| SOURCE EXTRACT |
- - - -

- Developer: Square
- Publisher: Square
- Director: Kouji Ide
- Artist: Keita Amemiya
- Writers: Kouji Ide Katsuyoshi Kawahara Hideshi Kyounen
- Composer: Ryuji Sasai
- Platform: Super Famicom
- Release: JP: April 5, 1996;
- Genre: Role-playing
- Mode: Single-player

= Treasure of the Rudras =

1996 video game

Treasure of the Rudras (ルドラの秘宝, Rudora no Hihou) is a Japanese role-playing game released by Square in 1996, and the company's last developed game for the Super Famicom.

The plot incorporates elements from Indian religions, centrally the concept of the wheel of time - every 4000 years the world is destroyed and recreated by a Rudra - the name taken from an aspect of the Hindu god of destruction, Shiva. With several races of beings already eradicated and replaced, the story takes place during the final 15 days before humans are scheduled to be wiped out as well; this forces the four main characters who were chosen by fate - Sion, Surlent, Riza, and Dune - to go on a quest to avert the scenario whilst uncovering the source of it all.

- - - -

| SUPPLIED ENTRIES |
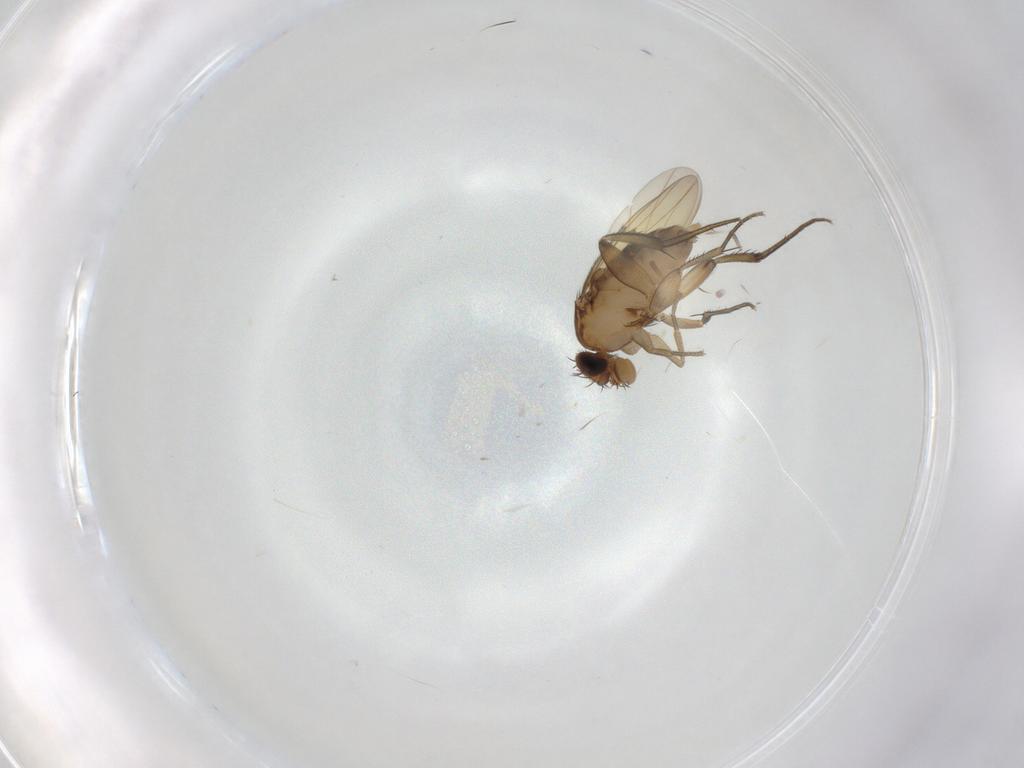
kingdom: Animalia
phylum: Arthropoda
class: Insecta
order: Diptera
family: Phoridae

- - - -

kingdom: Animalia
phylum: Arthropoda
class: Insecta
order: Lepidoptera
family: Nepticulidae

- - - -

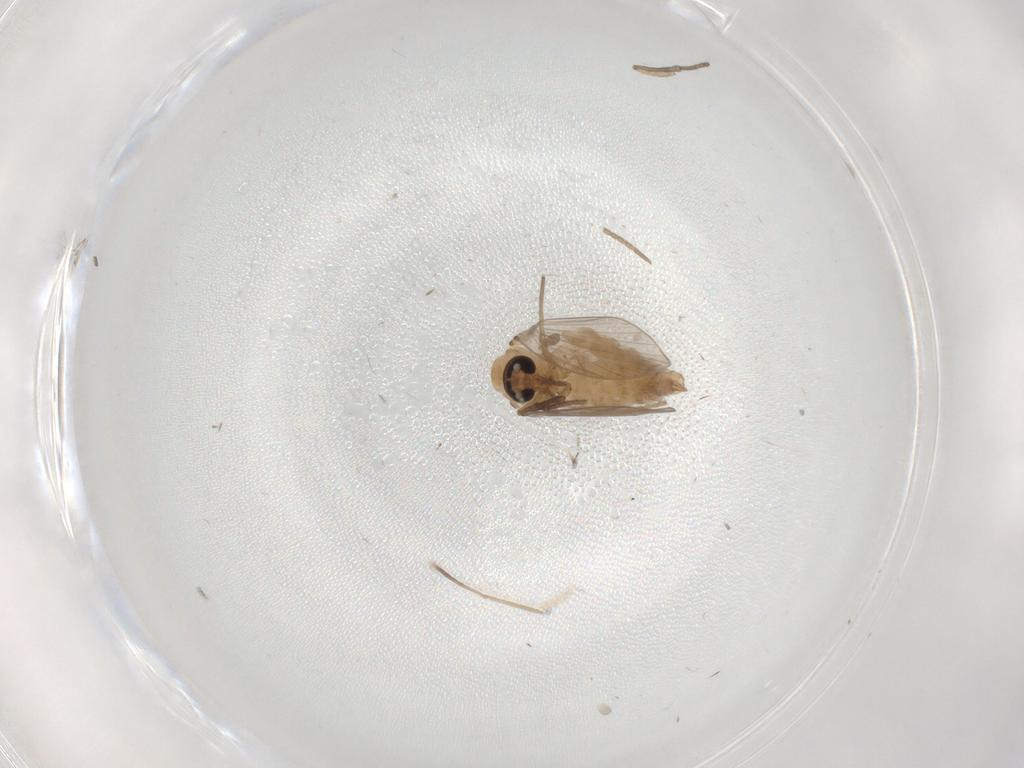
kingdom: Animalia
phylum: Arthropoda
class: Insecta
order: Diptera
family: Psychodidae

- - - -

| WRITTEN REQUEST 1 |
According to the Treasure of the Rudras article, how often is the world destroyed and recreated by a Rudra?
| WRITTEN REQUEST 2 |
Write what comes next in the Treasure of the Rudras article, picking up after its final sentence.
The lines have no part in this work.

| REPLY 1 |
Every 4000 years.

| REPLY 2 |
While the gameplay alludes to many Square games like Final Fantasy and so on, one notable deviation from the games is that of custom magic system (aka mantra system), in which players can freely create their own spells either by using both prefixes and suffixes contained within the game or just by trial and error. This negates the need of leveling up characters to learn spells automatically rather than manually, but despite its creativity, the overall usefulness contained within each imputed spell varies.

==Gameplay==

Riza using a Dark mantra against a Future

The gameplay is divided into three main areas: the overworld map, the towns and dungeons, and battles. When in the overworld map, the player directs their characters to different locations in the game. Towns contain the prerequisite shops and villagers who offer information, while dungeons are mazelike affairs where random enemy encounters may occur. These battles may also strike on the overworld map and follow a typical RPG pattern: the player makes choices for their characters (such as whether to fight, cast a magic spell, or run away), and then the enemy takes a turn. This pattern repeats until the characters on one side all run out of hit points and die. There are 15 turns, accounting for each of the 15 days.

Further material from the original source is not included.